Great finds today! I love that pink gazelle for some reason. So cool!

Cecilia said...

Nice finds! The soda bottle made me smile - billon bubble beverages! 😊 Too cute.

Cecilia

rush said...

In my family, who live in western PA, they said pop. So, being from that stock, I said pop. My wife's family, on the other hand, hailed from the Philadelphia area, or eastern PA. They apparently said soda. Now, I say soda. I think we should all call our soda pop a billion bubble beverage. It sounds more fun!

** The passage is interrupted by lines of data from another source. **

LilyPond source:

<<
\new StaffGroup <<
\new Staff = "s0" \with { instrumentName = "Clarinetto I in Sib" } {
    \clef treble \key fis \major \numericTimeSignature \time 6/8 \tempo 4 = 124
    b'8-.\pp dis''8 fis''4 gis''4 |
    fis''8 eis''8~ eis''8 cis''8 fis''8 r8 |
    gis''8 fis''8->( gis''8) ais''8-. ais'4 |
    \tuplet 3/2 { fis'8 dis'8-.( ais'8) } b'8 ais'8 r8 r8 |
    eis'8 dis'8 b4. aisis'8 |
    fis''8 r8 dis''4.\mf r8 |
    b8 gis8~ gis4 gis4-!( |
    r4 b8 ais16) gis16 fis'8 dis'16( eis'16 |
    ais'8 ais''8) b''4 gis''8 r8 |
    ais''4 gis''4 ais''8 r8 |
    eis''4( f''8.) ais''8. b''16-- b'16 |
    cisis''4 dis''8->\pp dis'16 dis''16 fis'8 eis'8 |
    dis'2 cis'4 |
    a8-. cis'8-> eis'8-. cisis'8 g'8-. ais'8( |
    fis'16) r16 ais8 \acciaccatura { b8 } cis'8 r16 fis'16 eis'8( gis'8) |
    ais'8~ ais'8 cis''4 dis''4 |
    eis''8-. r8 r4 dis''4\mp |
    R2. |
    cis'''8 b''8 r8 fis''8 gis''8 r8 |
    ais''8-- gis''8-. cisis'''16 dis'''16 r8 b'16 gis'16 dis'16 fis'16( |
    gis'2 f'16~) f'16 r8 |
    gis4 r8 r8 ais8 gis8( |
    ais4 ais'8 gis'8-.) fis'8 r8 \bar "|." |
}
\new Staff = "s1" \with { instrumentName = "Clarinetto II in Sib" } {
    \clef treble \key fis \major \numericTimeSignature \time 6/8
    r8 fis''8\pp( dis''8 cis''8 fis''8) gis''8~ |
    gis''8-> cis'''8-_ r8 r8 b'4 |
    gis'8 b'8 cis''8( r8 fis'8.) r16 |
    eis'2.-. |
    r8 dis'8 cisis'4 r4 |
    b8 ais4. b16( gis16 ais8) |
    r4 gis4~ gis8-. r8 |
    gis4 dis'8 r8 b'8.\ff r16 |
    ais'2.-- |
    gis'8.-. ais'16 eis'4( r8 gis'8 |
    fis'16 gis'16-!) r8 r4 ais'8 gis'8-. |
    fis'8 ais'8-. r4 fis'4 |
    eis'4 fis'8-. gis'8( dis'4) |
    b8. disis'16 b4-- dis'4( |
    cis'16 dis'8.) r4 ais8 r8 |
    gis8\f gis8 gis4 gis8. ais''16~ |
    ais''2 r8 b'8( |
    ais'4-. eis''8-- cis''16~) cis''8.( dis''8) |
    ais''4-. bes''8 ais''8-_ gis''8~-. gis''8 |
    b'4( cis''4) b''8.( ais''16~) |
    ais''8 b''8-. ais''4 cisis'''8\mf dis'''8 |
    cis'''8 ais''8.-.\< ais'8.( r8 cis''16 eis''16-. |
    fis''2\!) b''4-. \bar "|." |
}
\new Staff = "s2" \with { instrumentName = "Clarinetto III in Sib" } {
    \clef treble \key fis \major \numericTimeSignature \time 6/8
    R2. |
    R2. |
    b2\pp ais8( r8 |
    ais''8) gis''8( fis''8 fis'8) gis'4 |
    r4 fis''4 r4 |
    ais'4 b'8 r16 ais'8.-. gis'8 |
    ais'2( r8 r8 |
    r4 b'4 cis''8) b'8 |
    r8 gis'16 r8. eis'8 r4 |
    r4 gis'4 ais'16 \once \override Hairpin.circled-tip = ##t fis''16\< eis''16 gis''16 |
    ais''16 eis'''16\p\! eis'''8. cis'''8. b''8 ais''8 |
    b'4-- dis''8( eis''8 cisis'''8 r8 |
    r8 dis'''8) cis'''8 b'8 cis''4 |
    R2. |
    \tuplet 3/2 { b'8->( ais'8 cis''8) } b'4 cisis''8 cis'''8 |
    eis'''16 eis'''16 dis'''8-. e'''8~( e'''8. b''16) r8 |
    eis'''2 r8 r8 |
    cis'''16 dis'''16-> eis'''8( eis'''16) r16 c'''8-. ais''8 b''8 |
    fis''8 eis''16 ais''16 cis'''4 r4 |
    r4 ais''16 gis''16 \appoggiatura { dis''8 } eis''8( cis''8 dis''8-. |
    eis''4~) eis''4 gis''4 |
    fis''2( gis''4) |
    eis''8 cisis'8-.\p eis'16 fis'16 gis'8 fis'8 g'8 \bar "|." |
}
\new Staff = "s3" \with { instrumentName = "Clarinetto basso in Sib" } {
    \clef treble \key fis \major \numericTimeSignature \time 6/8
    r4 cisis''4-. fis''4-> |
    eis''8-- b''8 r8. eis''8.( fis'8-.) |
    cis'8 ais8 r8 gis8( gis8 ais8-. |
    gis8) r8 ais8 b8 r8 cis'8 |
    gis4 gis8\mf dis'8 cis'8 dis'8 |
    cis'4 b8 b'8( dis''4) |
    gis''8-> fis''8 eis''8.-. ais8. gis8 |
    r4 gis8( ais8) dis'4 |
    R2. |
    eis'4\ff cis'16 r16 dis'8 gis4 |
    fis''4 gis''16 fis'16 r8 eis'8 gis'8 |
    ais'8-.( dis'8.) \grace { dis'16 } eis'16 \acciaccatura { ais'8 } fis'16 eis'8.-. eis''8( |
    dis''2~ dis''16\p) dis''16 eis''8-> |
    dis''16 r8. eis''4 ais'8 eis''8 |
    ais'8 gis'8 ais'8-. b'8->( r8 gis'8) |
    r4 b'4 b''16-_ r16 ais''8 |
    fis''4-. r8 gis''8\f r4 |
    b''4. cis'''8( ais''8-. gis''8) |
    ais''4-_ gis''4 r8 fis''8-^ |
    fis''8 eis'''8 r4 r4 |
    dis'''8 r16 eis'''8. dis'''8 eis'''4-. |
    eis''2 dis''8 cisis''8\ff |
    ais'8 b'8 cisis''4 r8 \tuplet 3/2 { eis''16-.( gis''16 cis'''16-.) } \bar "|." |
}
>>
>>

Linda @ Itsy Bits And Pieces said...

Lots of fun finds...the French piece is lovely!

Old Time Cindy said...

Love that little creamer. Oh, I say pop.

VintageSouthernPicks said...

I'm from the South, so everything is a "coke," no matter what brand it is. Southerners never say "soda" or "pop."
Love the finds, esp the "deer."

My thrift store addiction said...

Oh what a find on that French pitcher! Love the pink gazelle too ;)

Kathy said...

The French creamer is lovely. I like the bath oil pitcher, too. I would put a gold ribbon with a jingle bell on the gazelle and include her as an honorary reindeer for the Christmas season! In Maine and NH, it is soda. Sometimes soda pop. Coke is Coke, Diet Pepsi is Diet Pepsi and sweet tea has only been in restaurants 1-2 years!